騒動の裏側で2
短めです
アルノミシア王国国王 ウィリアム視点
「陛下、マノニア帝国軍が国境より兵を引いているとの事です」
「それは真か!?そのまま引いてくれればよいが謀の可能性もある。完全に退却しているのか最後まで確認せよ」
宰相からの報告にわしはホッと胸を撫で下ろした。
マノニア帝国の不穏な動きを察知したのはここ最近の事。元々野心の強い国で、たびたび周囲の小国に戦争を仕掛けては併合を繰り返していた。
このアルノミシア王国は比較的大きな国ではあるが、国境に帝国軍が集まりだしている事がわかった時には、次は我が国を狙っているのかと危惧していた。
幸い今回は引いたようだが、今後の事を考えるとマノニア帝国との国境線の兵力の増強を行う必要がありそうだ。
「陛下!」
そのような事を考えていると、先程報告を終えて退出した宰相が慌てた様子で戻ってきた。
「どうした?マノニア帝国がせめてきたのか!?」
「いえ、直接は違いますが、なぜマノニア帝国が兵を引いたのかがわかりました」
宰相の慌てた様子に、先程の懸念が実際のものになってしまったのかと思ったが、どうやら違うらしい。それどころか疑問を解消してくれるかもしれない。

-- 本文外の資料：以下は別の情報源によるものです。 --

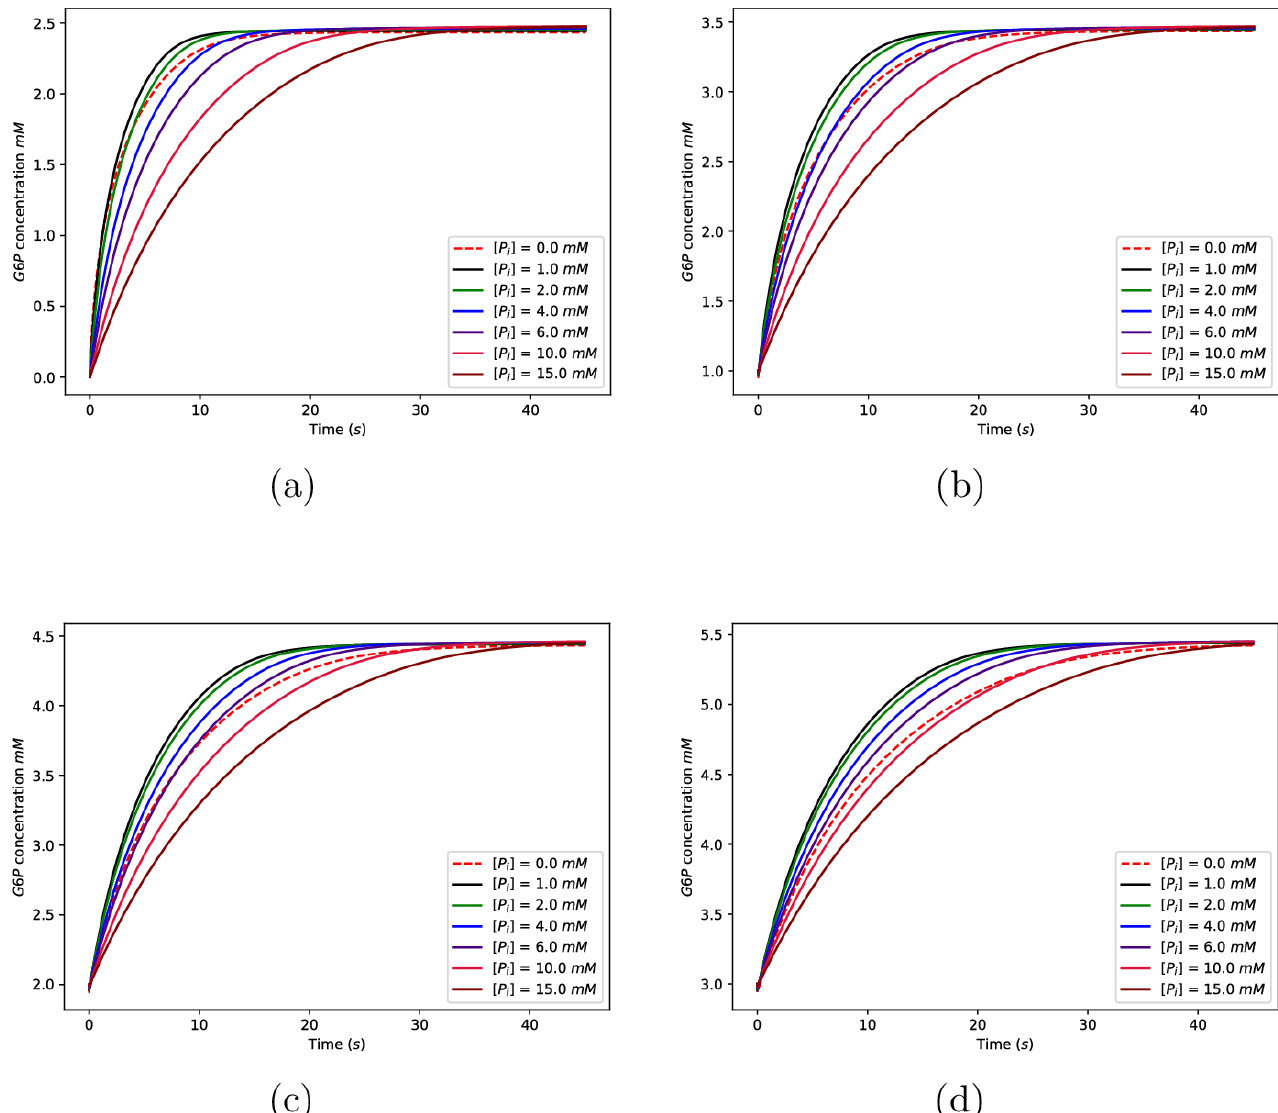
Figure 8. Numerical solutions of the model equations. The graphs show the concentration of G 6 P as a function of time for various initial concentrations of P i and G 6 P . The initial concentrations for P i are given in the legends on the graphs, and the initial G 6 P concentrations are given by ( a ) 0 mM, ( b ) 1.0 mM, ( c ) 2.0 mM, and ( d ) 3.0 mM. The remaining parameter values can be found in the main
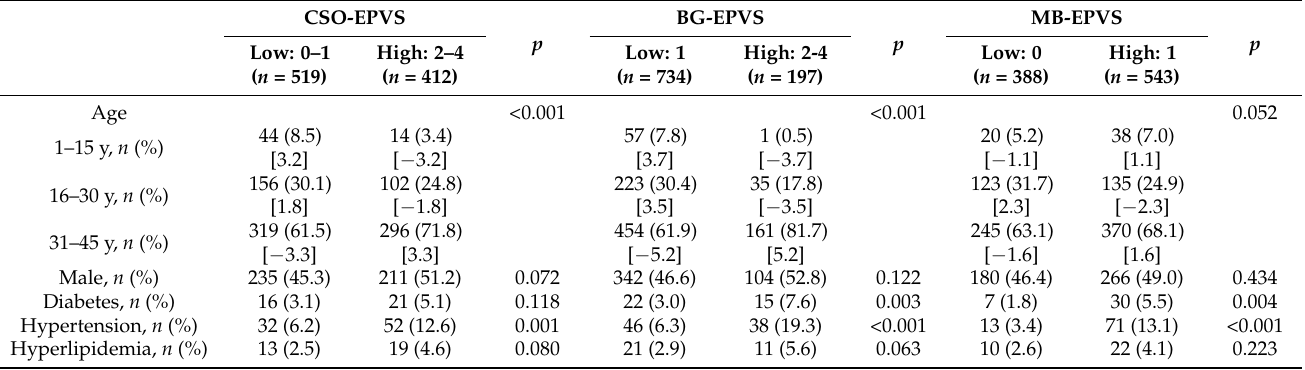
Table 2. The results of the chi-square analysis of the differences in the demographics, vascular factors, and MRI findings between the groups according to the degree of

「先程東部のフィーゲルの街から連絡が来ました。それによるとフィーゲルの街には氾濫モンスターハザードが押し寄せ、隣のカレオラの街では新型の疫病が流行していたとの事です」
「何だと!?」
宰相からの報告は、そのどちらも国家を揺るがす一大事だった。直ぐに軍と医師団を動かそうとしたわしに対して宰相は落ち着くように言い、更に報告を続けた。
「落ち着いてください陛下。どちらも既に終息に向かっているとの事です。それよりもフィーゲルの街よりの報告では、今回の件がマノニア帝国の工作だったのではないかと記されています。
戦争を始めるにあたり、我が国の兵力を分散させる狙いがあったのではないかとの事です。これが事実であれば、工作が失敗したためマノニア帝国が戦争を仕掛けては諦めたと考えられます」
「なるほど、確かにどちらの件も放置するわけにはいかない。開戦前にこの報告が送られてきていれば、兵力を分けていただろう。
しかしマノニア帝国の工作だった証拠は無いのであろう?」
「残念ながら」
「それでは帝国に抗議をするわけにもいかぬか……」
「今後は帝国に対する警戒度を上げ、情報の収集に努めます」
「それしかないか。それにしても氾濫など1つの街だけで対処できるようなものではないはずだが、いったいどうやって治めたのだ?」
「それについてなのですが……、何分信じられないような内容が書いてありまして」
報告の内容に気になる点を見つけて確認してみると、これまで饒舌だった宰相が突如として口ごもった。
「何だ?悪い報告ではないのであろう。早く報告せんか」
「承知しました。……報告によりますと、フィーゲルに住み着いているドラゴンが氾濫を蹴散らした、との事です」
「……何だ……それは?」
口ごもる宰相に報告を促すと、その内容は想像以上に突拍子もないものだった。
ドラゴンが街で暮らしているなど、物語の中でさえ聞いた事がない。
驚くわしをよそに、宰相の報告は続く。
「一月程前にフィーゲルの街にドラゴンが現れ、冒険者となる事を希望したそうです。現在では冒険者として活動しているとの事です」
「そのドラゴンはフィーゲルの街で暮らしているし、街に被害を与えたりはしていないという事だな?」
「恐らくは……ですが。冒険者となったとの事ですし、コミュニケーションもとれているのだと思います」
「それならばいいが。実際にどうなっているのかがわからない以上動きもとれない。とにかくそのドラゴンについて詳しく調べてくれ」
我が国民を救ってくれた事から敵ではないとは思うが、警戒しないわけにもいくまい。
万が一、ドラゴンに暴れられるような事になれば、我が国に壊滅的な被害をもたらすであろう。友好的な関係を結べればよいのだが。